On June 2, little-known
Muddy Waters Research accused mainland Chinese plantation tree owner Sino-Forest Corporation of overstating the extent of its timber holdings and committing other instances of fraud. Sino-Forest CFO David Horsley and his CEO, Allen Chan, denied the allegations, but investors took fright and drove down the stock price of the Toronto-listed company.
Never mind that Muddy Waters -- its name references a proverb that muddy waters make it easy to catch fish -- is also a short-seller with a strong interest to see the stock price implode. After closing at C$18.21 on June 1, Sino-Forest fell 20% to C$14.46 on June 2. The stock plunged to its lowest level on June 21, when it traded at C$1.99 – down 89% from June 1. Sino-Forest has now recovered somewhat, closing at C$3.20 on June 30, but that’s still far lower than before the Muddy Waters report.
Other companies are getting muddied, too. Hong Kong-listed organic vegetable grower Chaoda Modern Agriculture fell 28% from HK$3.97 on June 1 to HK$2.87 on June 6, while processed-meat supplier China Yurun Group slid 31% from HK$28 on June 22 to HK$19.38 on June 28. Both were rumoured to be the subject of a Muddy Waters report.

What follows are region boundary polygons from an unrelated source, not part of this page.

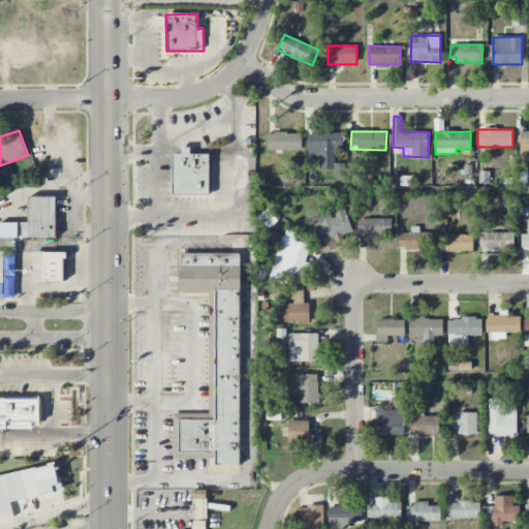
[(528,155),(528,131),(520,132),(521,155),(528,155)]
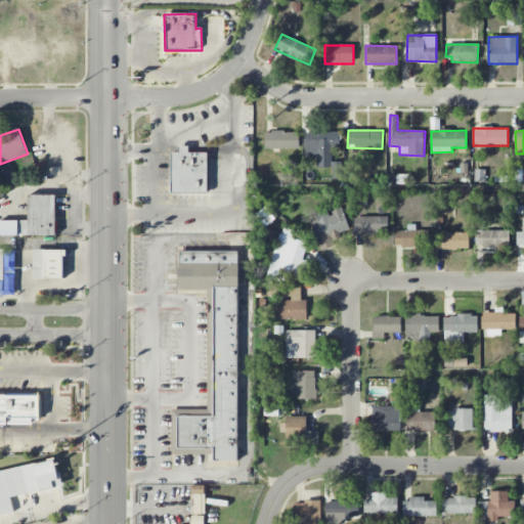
[(265,132),(265,148),(300,148),(299,131),(265,132)]
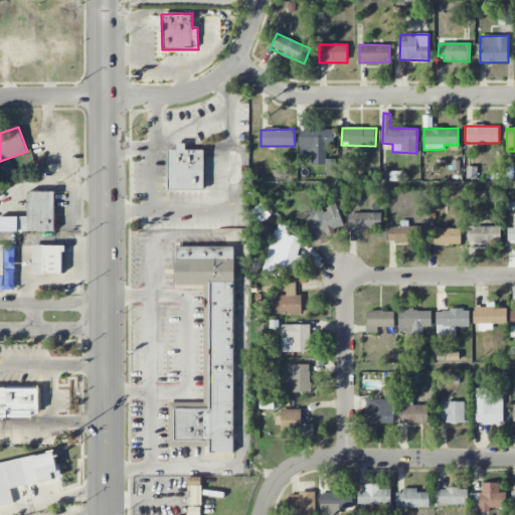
[(326,145),(334,145),(334,130),(301,130),(301,155),(311,155),(311,164),(327,164),(326,145)]
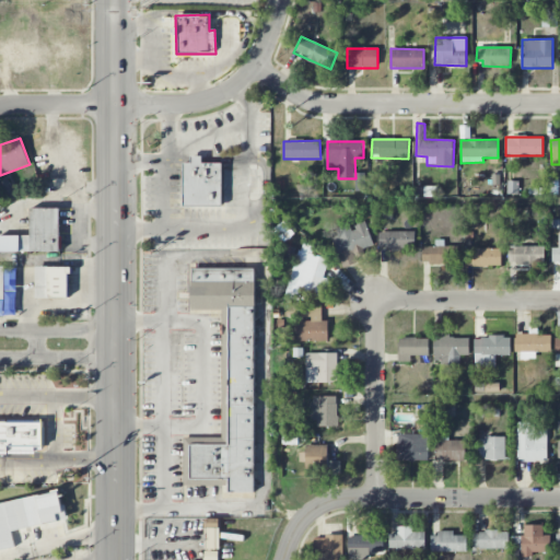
[(202,163),(201,156),(190,156),(190,163),(183,163),(184,207),(222,206),(221,163),(202,163)]
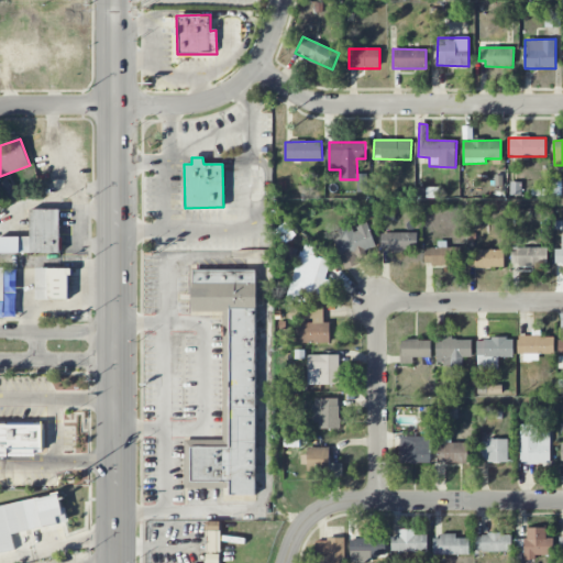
[(0,181),(0,190),(3,198),(14,192),(7,179),(0,181)]
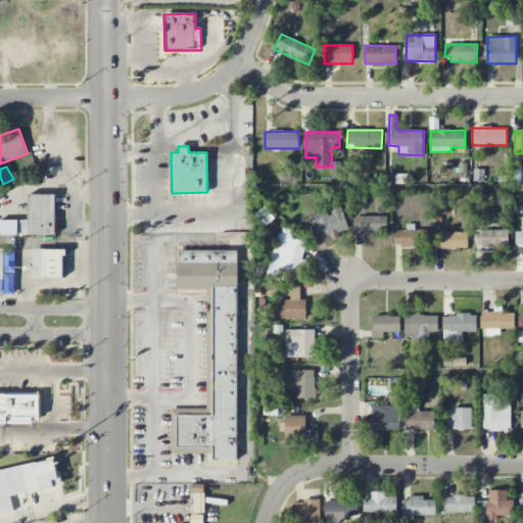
[(56,195),(29,194),(29,221),(18,220),(17,235),(55,236),(56,195)]
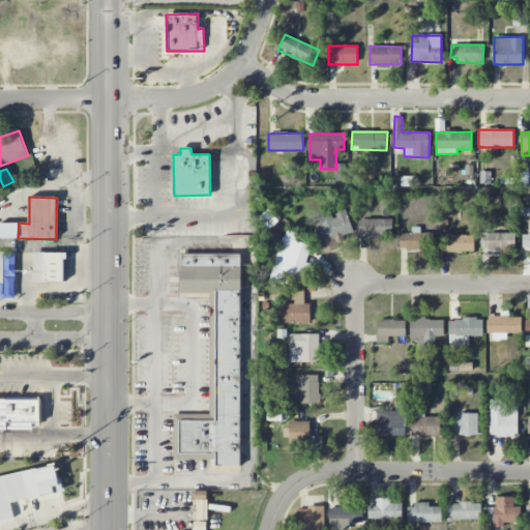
[(324,254),(339,248),(335,238),(353,233),(346,209),(333,213),(333,212),(314,217),(324,254)]
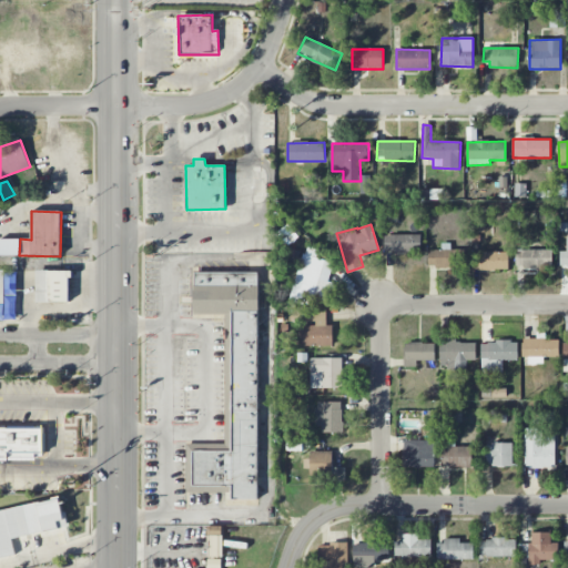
[(421,235),(384,234),(384,252),(421,253),(421,235)]
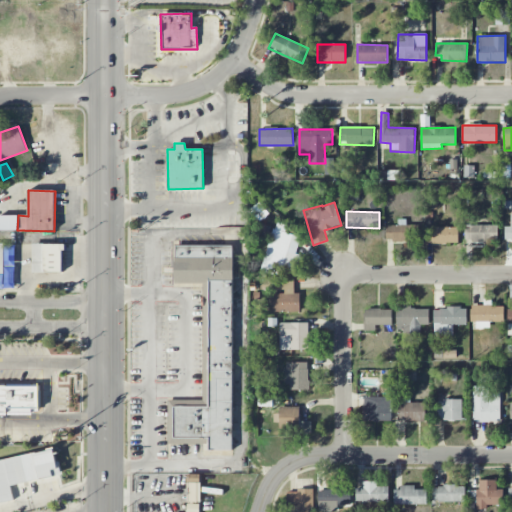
[(386,241),(419,241),(419,225),(406,225),(406,219),(398,219),(398,226),(387,226),(386,241)]
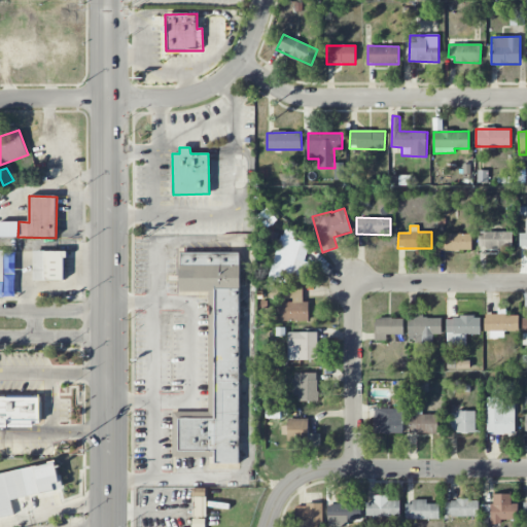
[(512,249),(513,233),(479,232),(479,249),(512,249)]
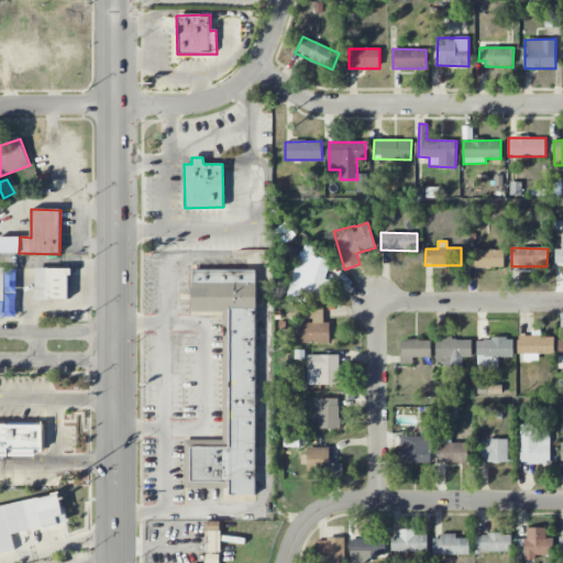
[(300,250),(288,296),(324,306),(331,280),(326,279),(331,257),(300,250)]
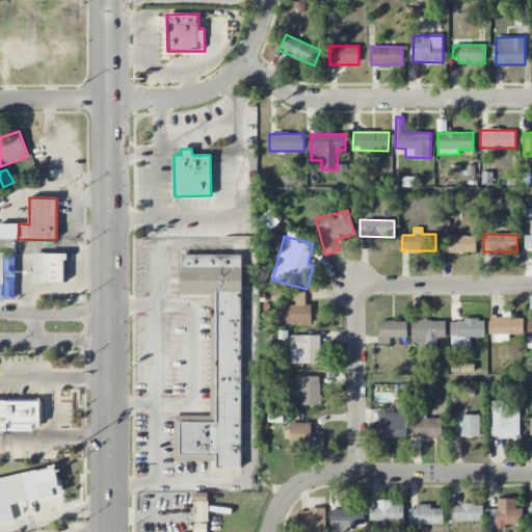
[(442,237),(443,254),(476,253),(476,236),(442,237)]
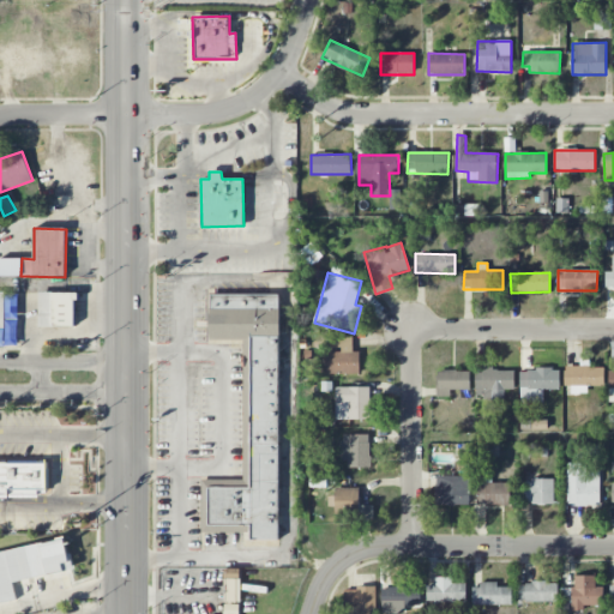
[(0,347),(17,347),(18,293),(0,292),(0,347)]
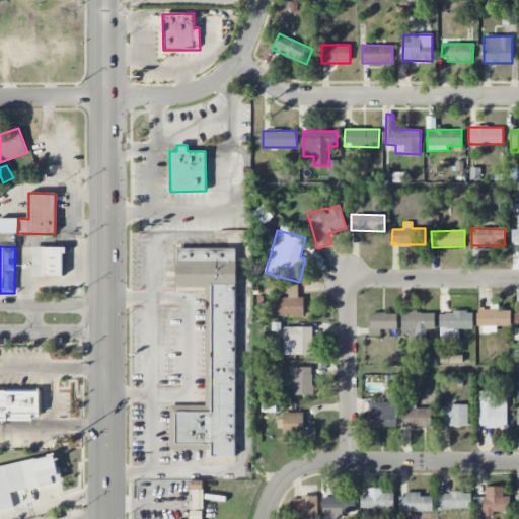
[(32,276),(64,276),(64,247),(32,247),(32,276)]
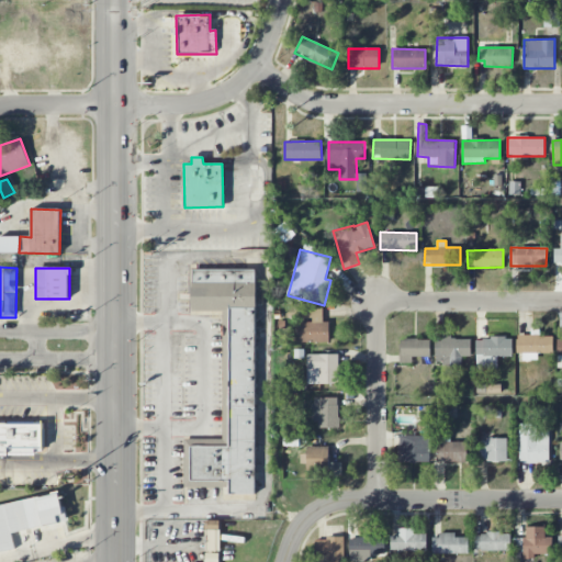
[(256,270),(192,269),(192,311),(223,311),(223,338),(229,338),(228,440),(184,439),(183,487),(229,489),(229,494),(255,494),(256,270)]
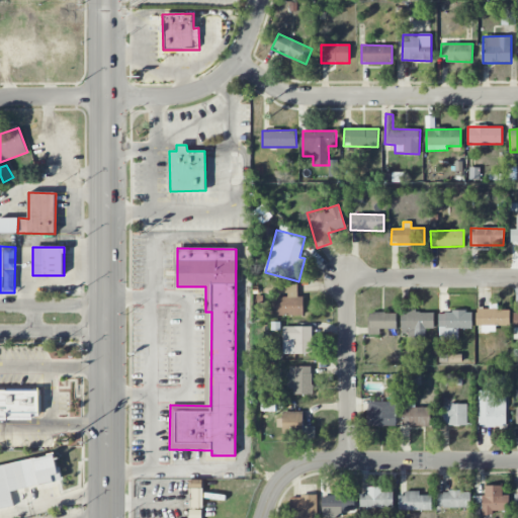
[(304,316),(304,296),(297,296),(297,280),(281,280),(281,295),(274,295),(274,316),(304,316)]
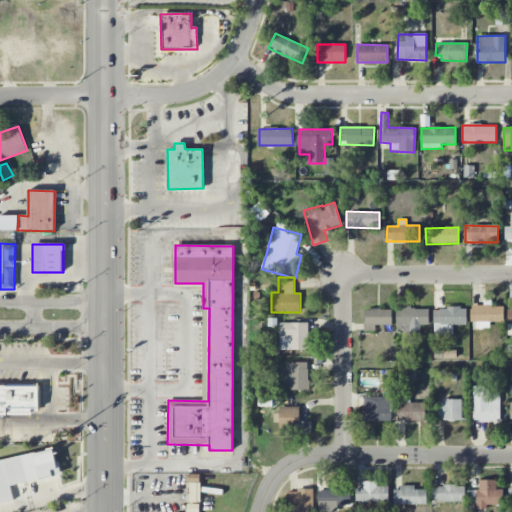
[(492,307),(491,300),(484,300),(484,305),(472,305),(473,328),(490,328),(490,322),(504,322),(503,306),(492,307)]
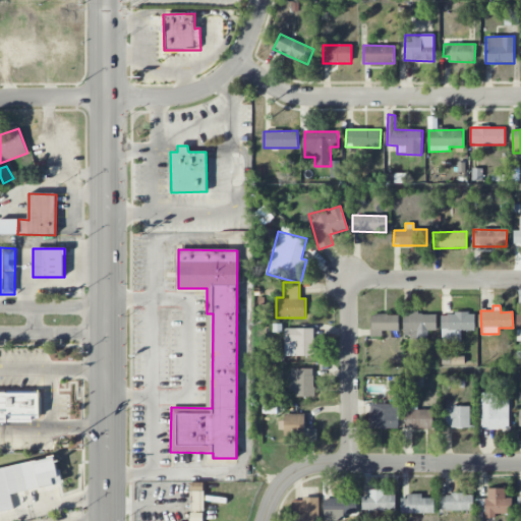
[(437,331),(437,313),(403,314),(403,331),(417,331),(417,340),(428,340),(428,331),(437,331)]
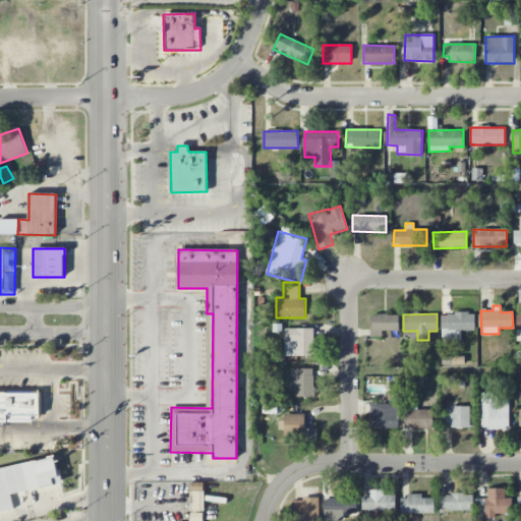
[(441,313),(442,342),(461,341),(461,330),(475,330),(475,313),(441,313)]
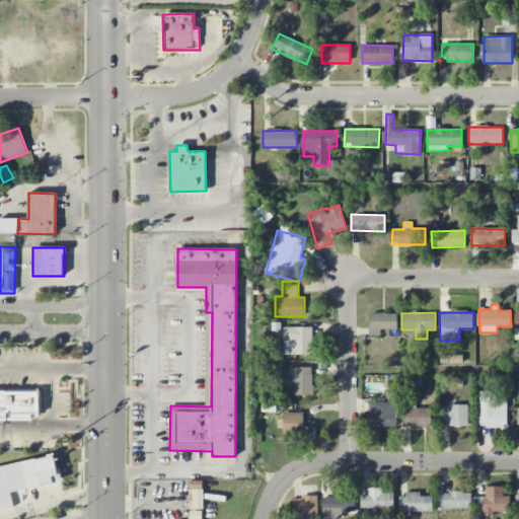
[(380,336),(380,329),(396,329),(397,314),(370,313),(369,335),(380,336)]
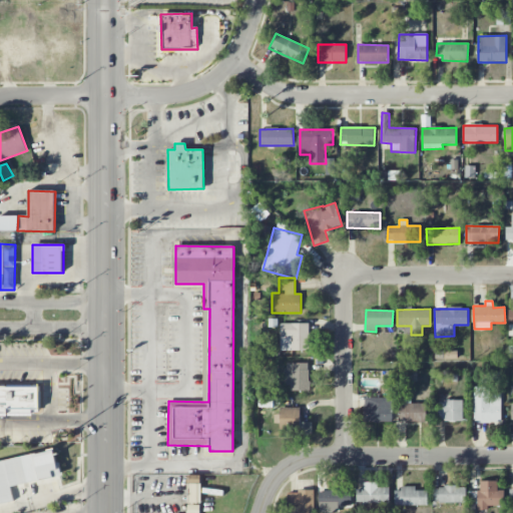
[(309,350),(309,323),(280,324),(281,351),(309,350)]
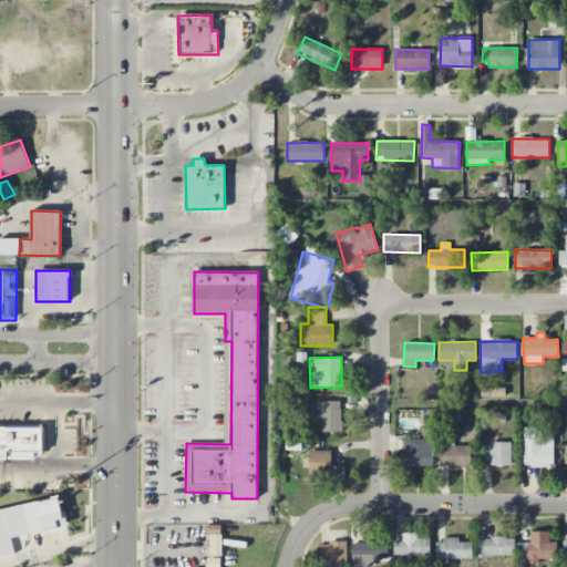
[(342,430),(341,401),(315,402),(316,431),(342,430)]
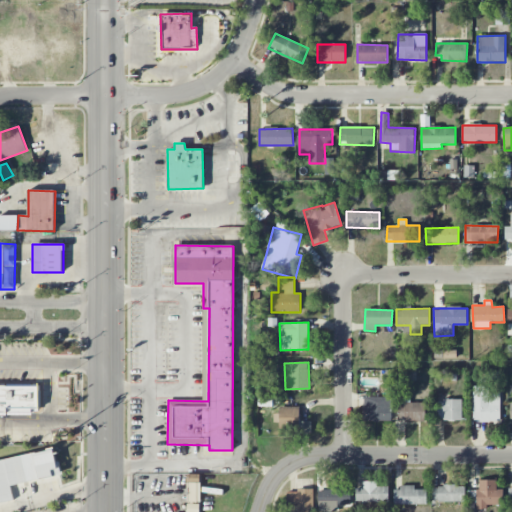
[(0,384),(0,414),(39,414),(39,384),(0,384)]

Muddy Waters did come out with a report on June 29, but the target was Shanghai-based semiconductor maker Spreadtrum. The company’s depositary receipts listed on Nasdaq fell as much as 34% before clawing back most of their losses to close at US$12.49, down 3.5% for the day. It fully recovered on June 30.
Other players may be joining the game. Allan Matheson, managing director of Hong Kong due diligence firm Blue Umbrella, is seeing a rise in requests for “fishing expeditions” into the financial statements of mainland Chinese enterprises. But, he says, “most of the companies we’ve researched ultimately receive the green light from our clients.”
China Syndrome
What’s going on? Call it the China Syndrome. In recent months,
questions have been raised about the financials of at least 13 mainland companies listed in the US and Hong Kong, among them China Agritech, China MediaExpress Holdings, China Century Dragon Media, China Forestry Holdings, Longtop Financial Technologies and Real Gold Mining. Trading in their shares has been suspended and several companies were delisted.
In this environment, it is easy for a mainland Chinese company to be tarred with the same muddy brush, regardless of how strenuously company officials deny the allegations. Sino-Forest has engaged PricewaterhouseCoopers to conduct an independent review, but nervous investors remain disinclined to give the company the benefit of the doubt.
High-profile hedge fund manager John Paulson is one of them. He has been supportive, CFO Horsley initially told Canada’s The Globe and Mail newspaper. “We are certainly in conversation with him and others to talk about what is going on and things that we need to be doing and the alternatives that the company could undertake to respond to some of these allegations.”
But by June 17, Paulson’s various funds had completely disposed of their combined 34.7 million Sino-Forest shares, equivalent to 14% of the company. “We believe significant uncertainties exist,” Paulson told his investors in a letter. “Even if Sino-Forest’s special committee investigation clears management and supports the public disclosures and financial statements, the stock may remain depressed for an extended period of time.” A Canadian regulator, the Ontario Securities Commission, has launched a probe of Sino-Forest.